Collected data:
================================
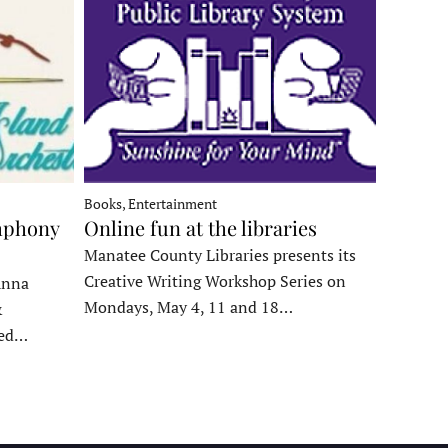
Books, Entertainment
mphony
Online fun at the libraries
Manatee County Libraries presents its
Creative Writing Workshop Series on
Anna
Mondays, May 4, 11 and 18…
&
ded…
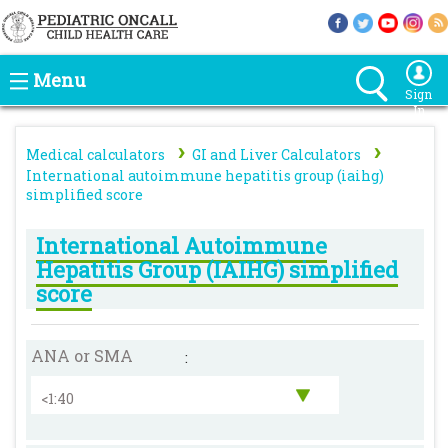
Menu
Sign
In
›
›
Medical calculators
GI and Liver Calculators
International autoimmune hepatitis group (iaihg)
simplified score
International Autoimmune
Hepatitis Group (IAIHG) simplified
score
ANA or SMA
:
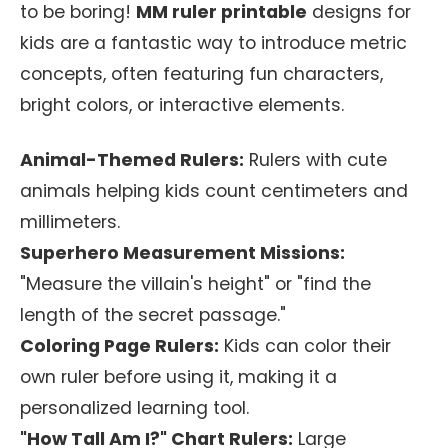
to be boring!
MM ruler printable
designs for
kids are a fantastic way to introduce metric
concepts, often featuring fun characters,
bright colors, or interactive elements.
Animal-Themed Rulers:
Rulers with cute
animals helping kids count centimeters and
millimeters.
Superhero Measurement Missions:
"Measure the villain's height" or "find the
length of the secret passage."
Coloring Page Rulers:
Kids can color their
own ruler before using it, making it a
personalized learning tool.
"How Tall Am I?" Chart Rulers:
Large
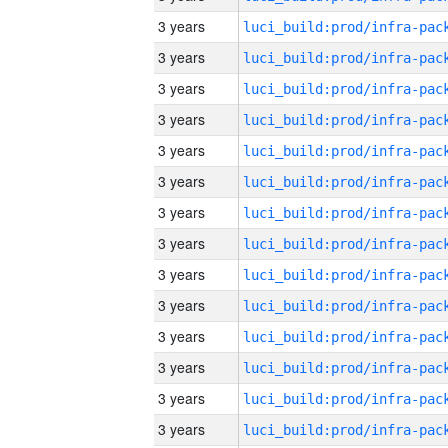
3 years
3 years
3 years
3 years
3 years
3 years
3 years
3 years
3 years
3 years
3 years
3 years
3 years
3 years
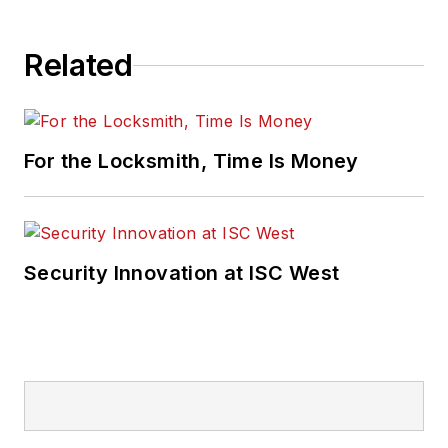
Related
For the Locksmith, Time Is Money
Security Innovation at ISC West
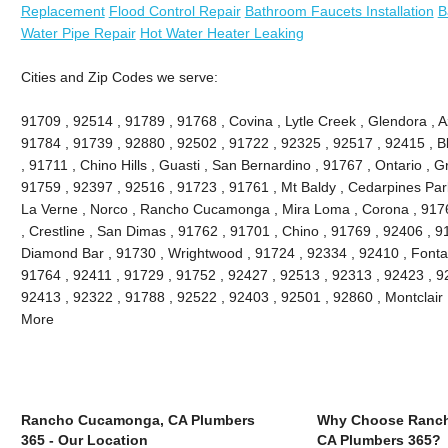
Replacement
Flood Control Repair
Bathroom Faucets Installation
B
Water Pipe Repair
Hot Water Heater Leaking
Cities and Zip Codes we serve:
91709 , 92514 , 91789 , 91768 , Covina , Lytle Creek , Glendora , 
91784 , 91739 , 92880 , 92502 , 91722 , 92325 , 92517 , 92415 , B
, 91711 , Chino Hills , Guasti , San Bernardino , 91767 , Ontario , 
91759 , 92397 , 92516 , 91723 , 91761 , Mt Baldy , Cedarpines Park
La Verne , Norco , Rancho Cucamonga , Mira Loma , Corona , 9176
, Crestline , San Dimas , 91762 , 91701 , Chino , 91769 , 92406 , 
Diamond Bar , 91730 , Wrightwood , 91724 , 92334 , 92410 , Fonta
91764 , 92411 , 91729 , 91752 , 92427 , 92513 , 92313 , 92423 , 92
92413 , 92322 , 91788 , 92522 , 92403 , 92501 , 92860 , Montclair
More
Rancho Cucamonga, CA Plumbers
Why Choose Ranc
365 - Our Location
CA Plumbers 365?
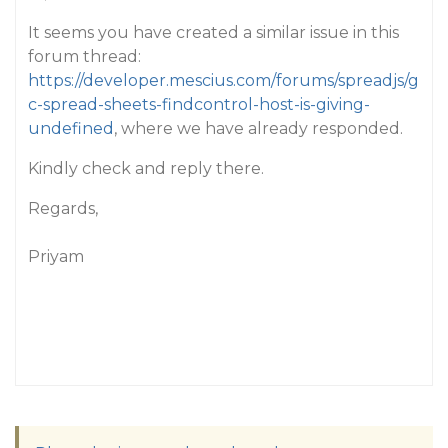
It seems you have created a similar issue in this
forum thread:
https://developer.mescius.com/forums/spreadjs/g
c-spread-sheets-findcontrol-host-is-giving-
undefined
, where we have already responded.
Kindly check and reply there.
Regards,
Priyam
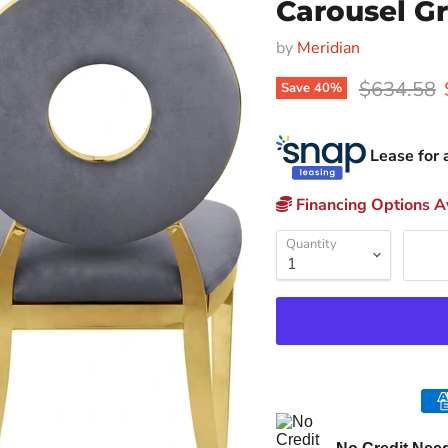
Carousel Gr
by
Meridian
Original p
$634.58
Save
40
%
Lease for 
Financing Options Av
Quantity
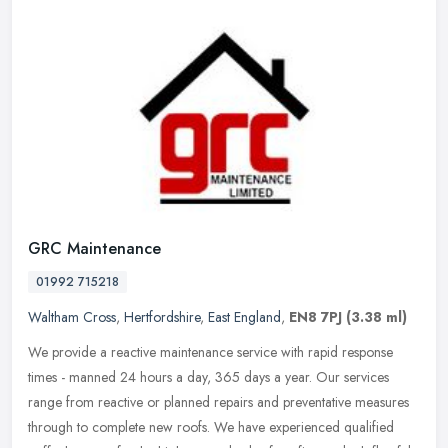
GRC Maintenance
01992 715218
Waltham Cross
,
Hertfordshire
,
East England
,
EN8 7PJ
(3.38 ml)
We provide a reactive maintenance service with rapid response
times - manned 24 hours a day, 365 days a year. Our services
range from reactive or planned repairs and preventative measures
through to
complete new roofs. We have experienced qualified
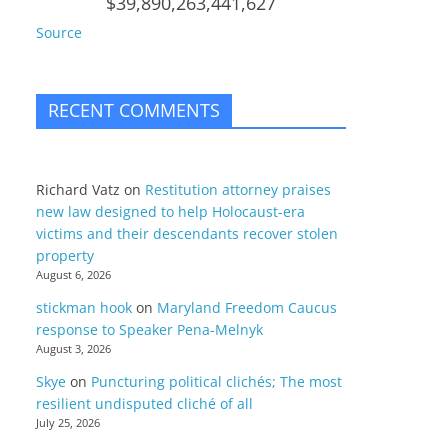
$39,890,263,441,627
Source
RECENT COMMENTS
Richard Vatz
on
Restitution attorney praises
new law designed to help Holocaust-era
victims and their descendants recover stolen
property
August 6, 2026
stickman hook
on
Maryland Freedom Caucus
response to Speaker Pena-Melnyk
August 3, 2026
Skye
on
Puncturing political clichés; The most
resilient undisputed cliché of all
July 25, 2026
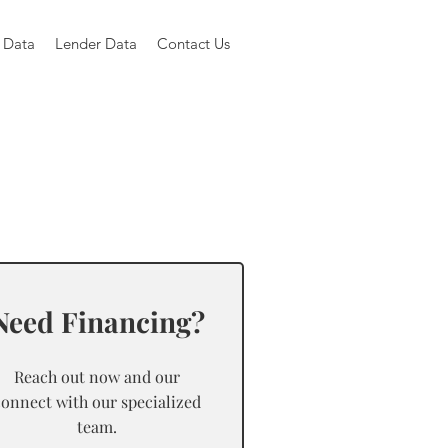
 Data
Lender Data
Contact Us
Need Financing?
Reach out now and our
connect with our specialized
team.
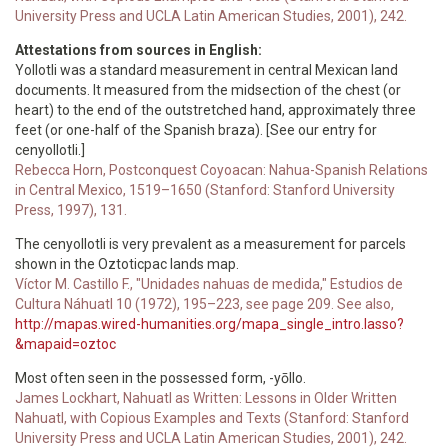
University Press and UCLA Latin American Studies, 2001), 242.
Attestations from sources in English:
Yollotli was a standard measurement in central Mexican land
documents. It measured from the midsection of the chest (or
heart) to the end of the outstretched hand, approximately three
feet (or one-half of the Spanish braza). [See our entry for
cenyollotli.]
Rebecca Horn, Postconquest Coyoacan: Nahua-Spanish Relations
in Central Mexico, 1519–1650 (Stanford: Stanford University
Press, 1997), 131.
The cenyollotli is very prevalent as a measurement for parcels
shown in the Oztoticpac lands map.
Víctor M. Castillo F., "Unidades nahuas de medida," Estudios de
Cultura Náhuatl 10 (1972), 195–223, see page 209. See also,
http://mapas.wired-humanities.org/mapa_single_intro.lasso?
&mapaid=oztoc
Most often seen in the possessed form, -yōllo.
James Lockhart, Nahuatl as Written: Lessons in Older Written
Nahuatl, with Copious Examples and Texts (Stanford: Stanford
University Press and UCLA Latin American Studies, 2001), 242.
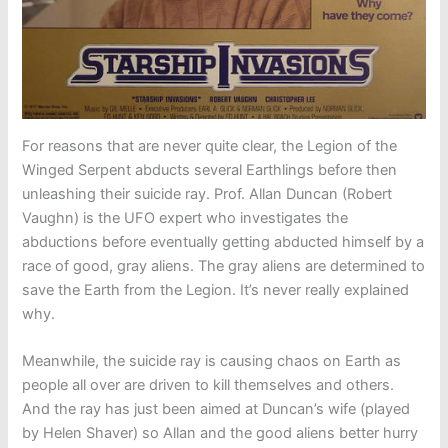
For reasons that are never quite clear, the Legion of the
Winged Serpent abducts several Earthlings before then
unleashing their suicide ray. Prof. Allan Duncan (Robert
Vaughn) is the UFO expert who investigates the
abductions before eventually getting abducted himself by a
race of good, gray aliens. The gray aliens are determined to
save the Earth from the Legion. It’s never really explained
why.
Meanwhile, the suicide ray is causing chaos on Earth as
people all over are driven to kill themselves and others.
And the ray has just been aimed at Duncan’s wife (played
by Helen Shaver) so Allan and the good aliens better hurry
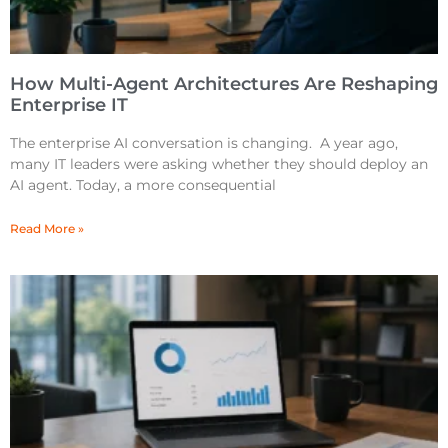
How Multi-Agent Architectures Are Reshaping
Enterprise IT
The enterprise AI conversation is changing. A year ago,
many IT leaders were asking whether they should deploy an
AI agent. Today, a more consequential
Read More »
================================
What is required: Which lines of the data contain the string "simplified"? Copy each one.

Output below:
simplified score
Hepatitis Group (IAIHG) simplified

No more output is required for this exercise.